◆ **Data for this task**:
* * *

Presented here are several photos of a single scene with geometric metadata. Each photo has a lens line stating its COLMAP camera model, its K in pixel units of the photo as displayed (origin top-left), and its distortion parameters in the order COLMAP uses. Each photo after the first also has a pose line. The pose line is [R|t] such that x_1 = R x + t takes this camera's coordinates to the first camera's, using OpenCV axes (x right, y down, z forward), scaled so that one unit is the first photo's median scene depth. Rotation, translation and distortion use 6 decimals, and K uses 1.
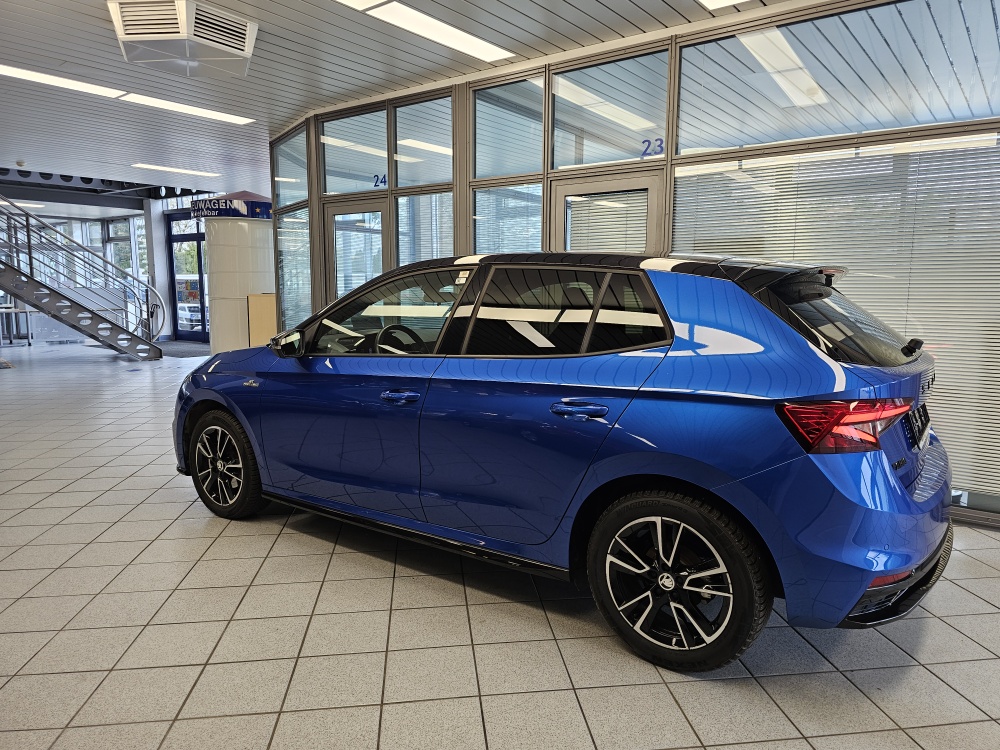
lens RADIAL K [[661.6, 0, 506.7], [0, 661.6, 365.7], [0, 0, 1]] dist [0.061018, -0.063092]
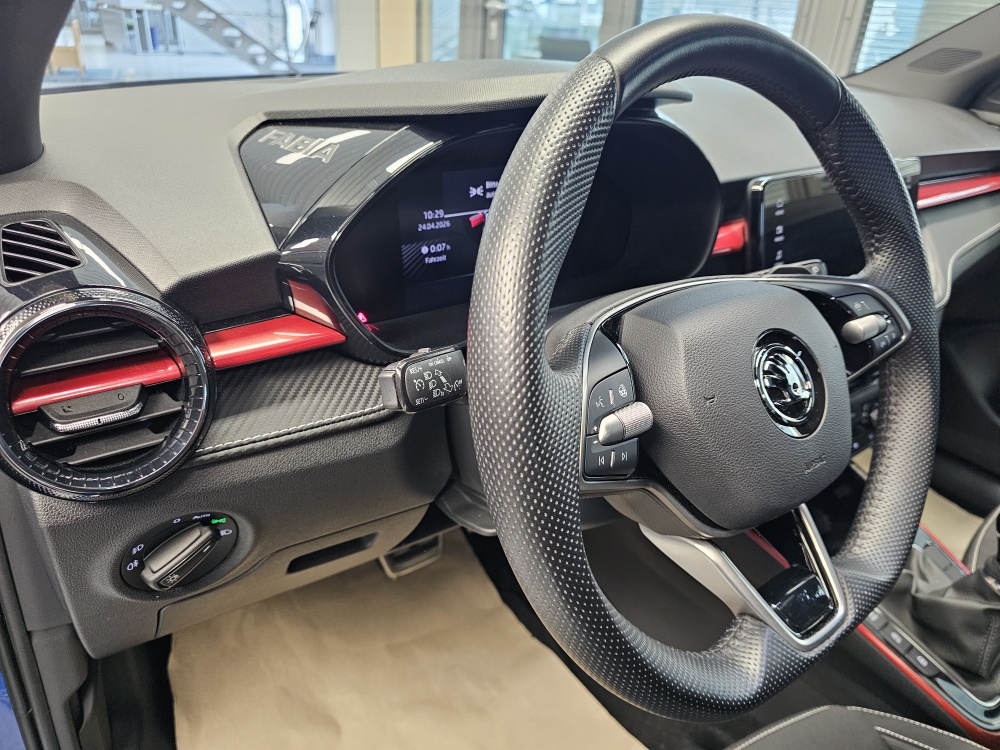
lens RADIAL K [[661.6, 0, 506.7], [0, 661.6, 365.7], [0, 0, 1]] dist [0.061018, -0.063092]
pose [[0.951424, 0.188051, -0.243782, -0.066025], [-0.089790, 0.926851, 0.364534, -0.018690], [0.294500, -0.324937, 0.898713, 0.357805]]
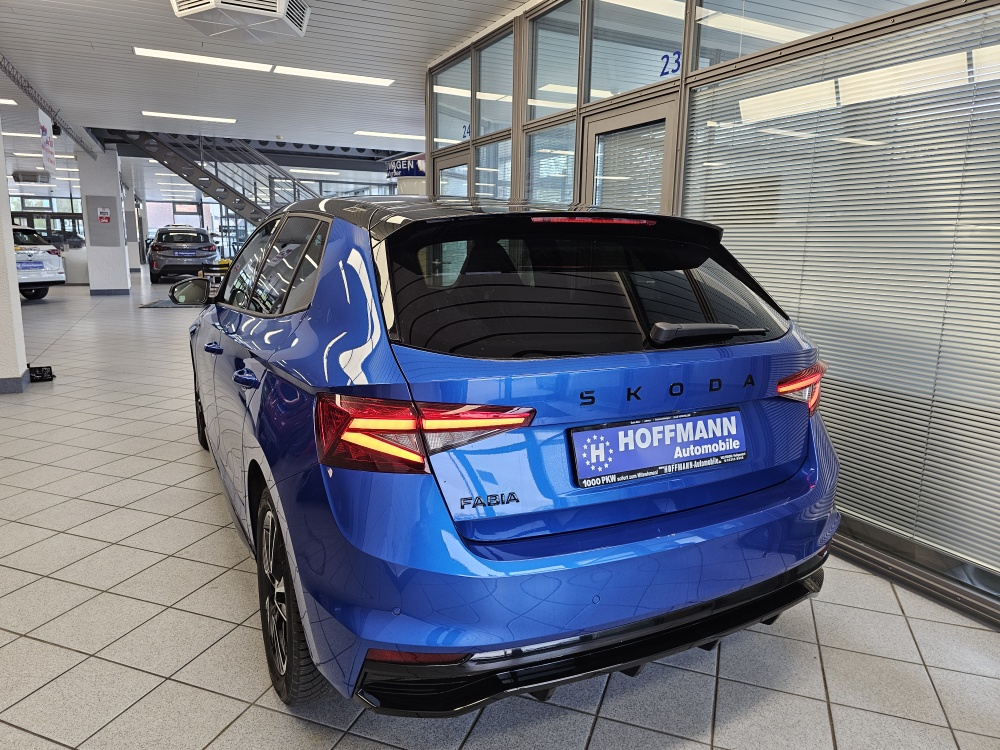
lens RADIAL K [[661.6, 0, 506.7], [0, 661.6, 365.7], [0, 0, 1]] dist [0.061018, -0.063092]
pose [[0.889996, 0.094486, -0.446070, 0.214118], [-0.067868, 0.994847, 0.075317, -0.010412], [0.450888, -0.036758, 0.891823, 0.098494]]
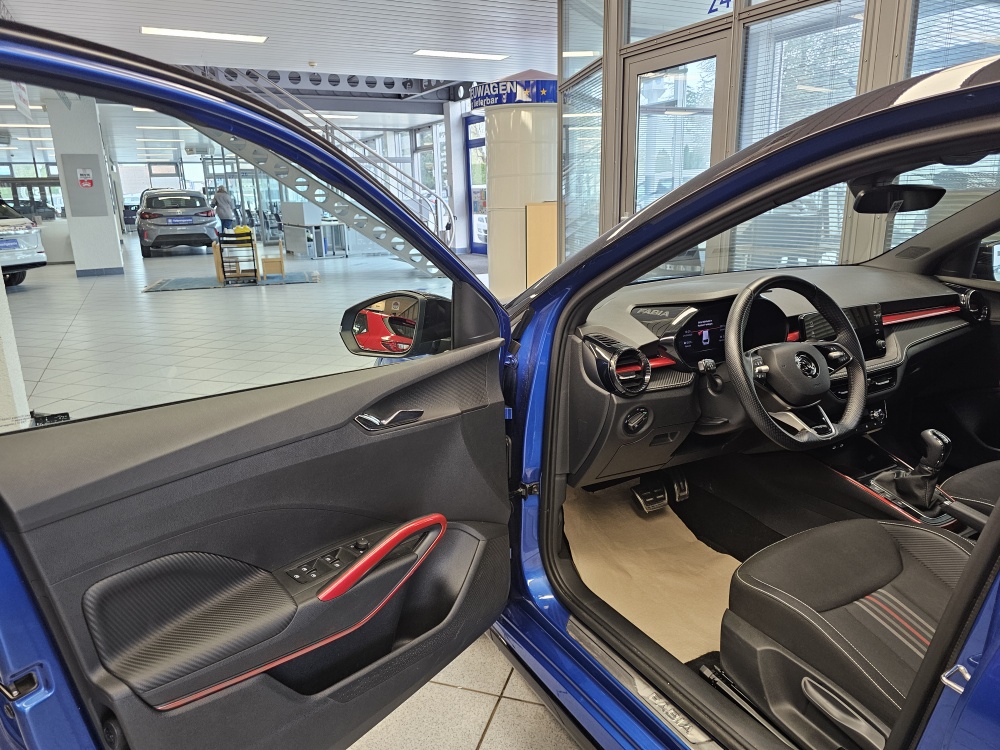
lens RADIAL K [[661.6, 0, 506.7], [0, 661.6, 365.7], [0, 0, 1]] dist [0.061018, -0.063092]
pose [[0.906216, 0.081055, -0.414973, -0.057709], [-0.023195, 0.989505, 0.142625, -0.024525], [0.422178, -0.119624, 0.898585, 0.226682]]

* * *

◆ **Description of the task**: Copy out the entries verbatim, but skip every picture.

◆ **Task solution**:
Presented here are several photos of a single scene with geometric metadata. Each photo has a lens line stating its COLMAP camera model, its K in pixel units of the photo as displayed (origin top-left), and its distortion parameters in the order COLMAP uses. Each photo after the first also has a pose line. The pose line is [R|t] such that x_1 = R x + t takes this camera's coordinates to the first camera's, using OpenCV axes (x right, y down, z forward), scaled so that one unit is the first photo's median scene depth. Rotation, translation and distortion use 6 decimals, and K uses 1.
lens RADIAL K [[661.6, 0, 506.7], [0, 661.6, 365.7], [0, 0, 1]] dist [0.061018, -0.063092]
lens RADIAL K [[661.6, 0, 506.7], [0, 661.6, 365.7], [0, 0, 1]] dist [0.061018, -0.063092]
pose [[0.951424, 0.188051, -0.243782, -0.066025], [-0.089790, 0.926851, 0.364534, -0.018690], [0.294500, -0.324937, 0.898713, 0.357805]]
lens RADIAL K [[661.6, 0, 506.7], [0, 661.6, 365.7], [0, 0, 1]] dist [0.061018, -0.063092]
pose [[0.889996, 0.094486, -0.446070, 0.214118], [-0.067868, 0.994847, 0.075317, -0.010412], [0.450888, -0.036758, 0.891823, 0.098494]]
lens RADIAL K [[661.6, 0, 506.7], [0, 661.6, 365.7], [0, 0, 1]] dist [0.061018, -0.063092]
pose [[0.906216, 0.081055, -0.414973, -0.057709], [-0.023195, 0.989505, 0.142625, -0.024525], [0.422178, -0.119624, 0.898585, 0.226682]]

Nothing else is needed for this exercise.